In April, the social fund is will be devolved to local government. The pressure on local government will be immense. Already, in London, 4 in 10 children live in poverty this will inevitably rise with the attacks. Demand for crisis loans has risen significantly since 2006. There has been a 109% in the use of food banks.
More London grim statistics:
In 2011/12, the total loss to families from welfare cuts was £3.360 billion. This year it will be well over double that, at £8.985 billion. However, this still is not even half the full amount of cuts that families will be experiencing by 2014/15. During the current year, families will still be waiting for 55 per cent of the full cuts to hit them.

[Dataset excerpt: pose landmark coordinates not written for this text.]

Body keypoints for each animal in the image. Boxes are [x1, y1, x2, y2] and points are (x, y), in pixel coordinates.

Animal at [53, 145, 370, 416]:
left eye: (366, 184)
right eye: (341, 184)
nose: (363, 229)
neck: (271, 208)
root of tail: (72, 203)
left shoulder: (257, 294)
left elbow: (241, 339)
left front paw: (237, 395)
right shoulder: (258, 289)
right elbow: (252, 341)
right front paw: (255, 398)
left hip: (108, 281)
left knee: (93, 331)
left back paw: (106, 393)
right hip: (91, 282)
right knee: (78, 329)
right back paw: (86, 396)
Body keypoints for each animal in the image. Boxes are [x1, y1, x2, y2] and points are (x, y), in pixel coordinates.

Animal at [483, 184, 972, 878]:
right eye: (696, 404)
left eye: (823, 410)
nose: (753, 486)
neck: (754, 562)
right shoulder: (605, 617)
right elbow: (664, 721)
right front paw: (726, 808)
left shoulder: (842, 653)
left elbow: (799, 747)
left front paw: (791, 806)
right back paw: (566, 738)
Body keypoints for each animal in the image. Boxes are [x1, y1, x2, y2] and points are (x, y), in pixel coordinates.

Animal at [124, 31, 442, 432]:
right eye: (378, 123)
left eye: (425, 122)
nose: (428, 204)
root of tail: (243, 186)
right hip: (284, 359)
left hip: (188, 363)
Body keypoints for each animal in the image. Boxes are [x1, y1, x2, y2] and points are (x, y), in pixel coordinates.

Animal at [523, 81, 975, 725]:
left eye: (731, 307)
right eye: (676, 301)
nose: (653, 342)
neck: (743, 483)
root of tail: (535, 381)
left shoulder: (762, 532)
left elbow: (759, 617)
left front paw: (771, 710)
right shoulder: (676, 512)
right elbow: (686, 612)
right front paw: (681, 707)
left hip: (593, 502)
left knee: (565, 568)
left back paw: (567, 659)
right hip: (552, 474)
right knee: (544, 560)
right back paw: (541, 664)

133,000 unemployed households in London, 20 per cent of the total, will be unable to afford their current rent as a result of either the household or LHA cap.

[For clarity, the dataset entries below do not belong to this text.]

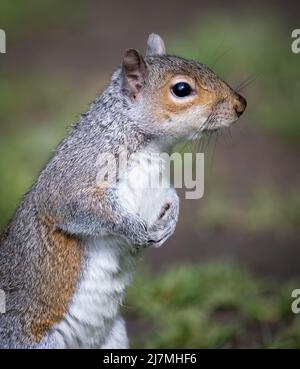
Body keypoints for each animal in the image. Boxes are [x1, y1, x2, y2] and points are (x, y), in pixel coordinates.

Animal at [0, 33, 246, 346]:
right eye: (181, 89)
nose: (241, 104)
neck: (151, 145)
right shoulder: (76, 171)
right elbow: (68, 204)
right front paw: (135, 230)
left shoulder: (159, 184)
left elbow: (172, 197)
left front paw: (171, 221)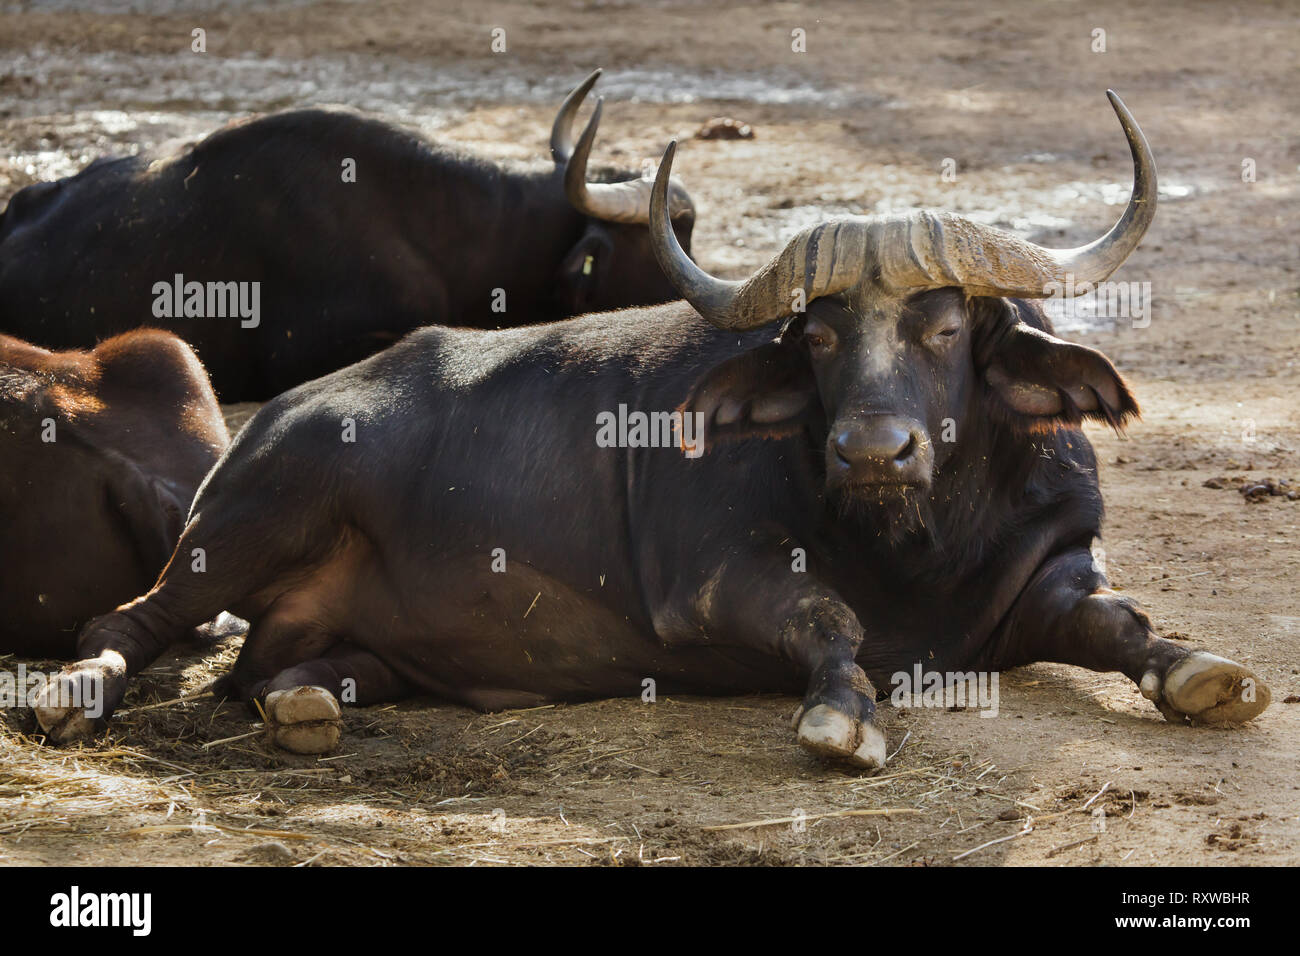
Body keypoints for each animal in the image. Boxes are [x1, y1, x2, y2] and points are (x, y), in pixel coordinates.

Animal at [34, 92, 1270, 761]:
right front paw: (843, 716)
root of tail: (279, 417)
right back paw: (73, 690)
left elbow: (1120, 624)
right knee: (133, 618)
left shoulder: (1051, 564)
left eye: (946, 324)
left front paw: (1202, 671)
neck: (919, 540)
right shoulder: (714, 580)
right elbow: (830, 621)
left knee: (270, 671)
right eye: (819, 334)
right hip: (253, 515)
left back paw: (303, 705)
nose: (872, 450)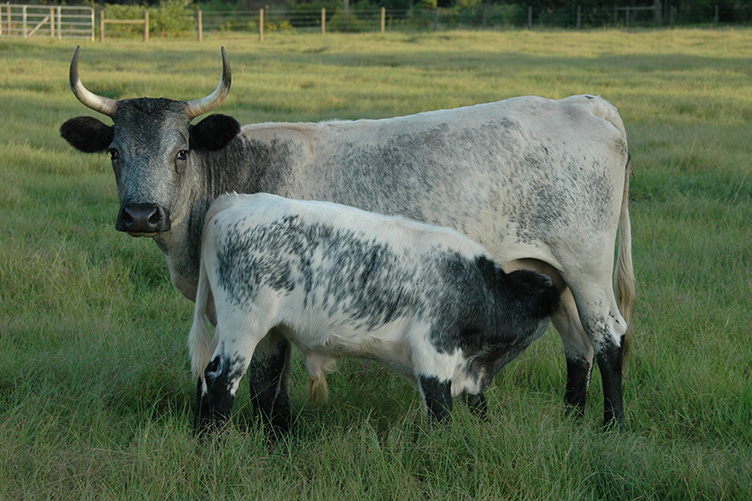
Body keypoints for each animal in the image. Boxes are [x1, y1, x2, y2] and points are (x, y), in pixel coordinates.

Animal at [189, 192, 561, 433]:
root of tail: (236, 201)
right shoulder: (434, 353)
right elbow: (440, 414)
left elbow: (477, 403)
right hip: (245, 325)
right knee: (221, 380)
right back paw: (216, 443)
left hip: (259, 331)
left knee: (238, 382)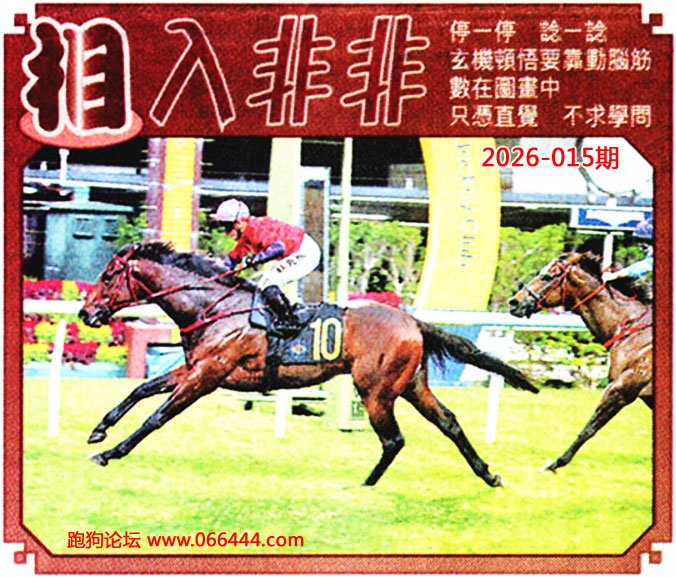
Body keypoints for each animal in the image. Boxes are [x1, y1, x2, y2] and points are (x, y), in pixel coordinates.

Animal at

Almost two-thirds of these households will face a shortfall equivalent to more than 10 per cent of their living cost benefits. Over a third face a shortfall above 20 per cent and one in six of over 30 per cent.

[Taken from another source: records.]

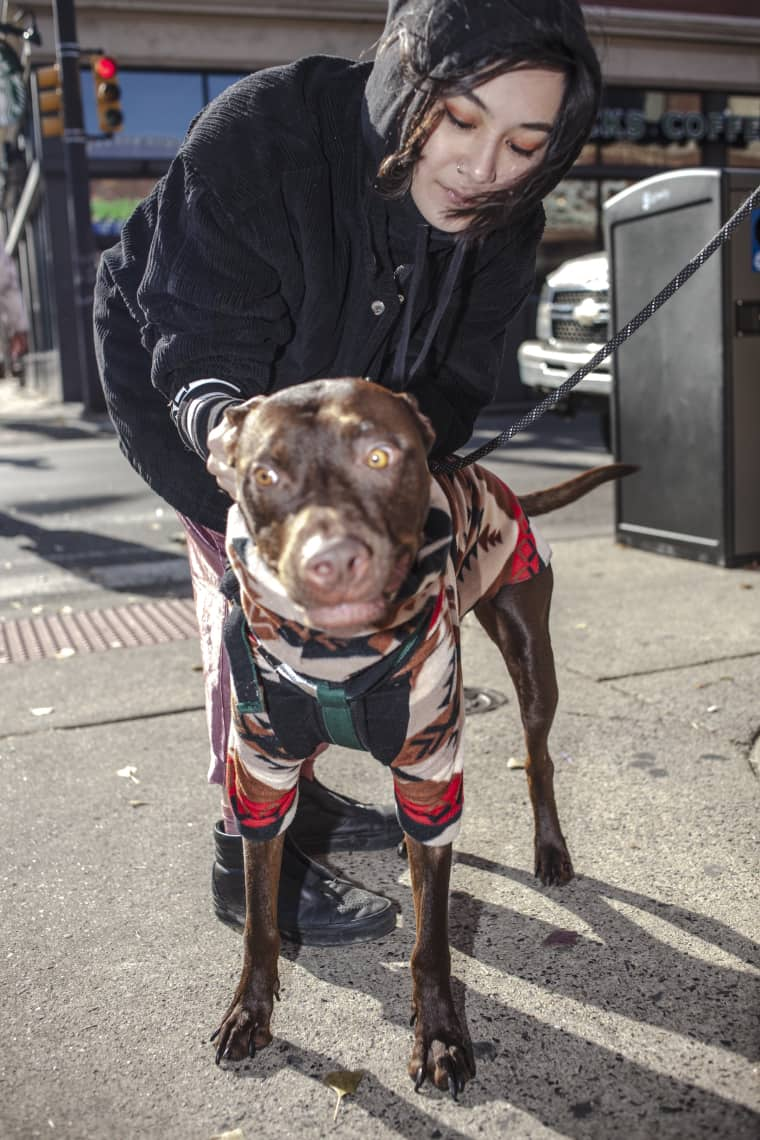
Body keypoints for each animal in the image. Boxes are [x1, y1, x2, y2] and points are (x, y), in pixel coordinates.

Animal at [210, 378, 633, 1098]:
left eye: (380, 456)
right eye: (264, 474)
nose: (332, 562)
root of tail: (489, 474)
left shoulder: (427, 770)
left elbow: (430, 943)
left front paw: (438, 1036)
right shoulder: (263, 776)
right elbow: (261, 923)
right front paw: (249, 1012)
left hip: (531, 658)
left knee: (539, 758)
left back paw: (550, 851)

Currently, 30 per cent of community care grant expenditure, and just under 20 per cent of that on crisis loans, goes to people with a disability. Changes to disability benefits might also therefore be expected to increase demand.
Around 700,000 people are expected to lose out by 2015/16 from the abolition of contributory employment and support allowance for those in the work-related activity group after one year, with the DWP estimating net losses at £36 of week.
As I live in Bristol I have been researching information about poverty, unemployment and deprivation. The provision of the social fund by local government won’t be ring-fenced. In Bristol, for example, the £1.7million allocated will be a financial drop in the ocean. Just look at the statistics below:
The number of Bristol residents claiming JSA increased by 1.1% between June and July 2012, from 12,408 to 12,539.
Bristol as a whole 69,500 – 16% of the population – suffers from income deprivation ranging from 51% of people living in ‘Ilminster Avenue West’ to 1% of people living in ‘Clifton Down’.
20,700 (28%) of children live in income deprived households;
16,000 (22%) of older people live in income deprived households;
With the attacks on benefits there will be impact on areas like Knowle West and Lawrence Weston regards to the bedroom tax due to there being social housing. It has also shown that food banks in Bristol have been used a lot more. So no doubt there will be applications for the Bristol Local Crisis and Prevention Fund therefore £1.7m is woefully WOEFULLY inadequate (coupled with the fund being privatised which will, possibly, add extra costs).
These attacks on benefits amount to a savage ongoing class war against the poor. People need to organise and fight back!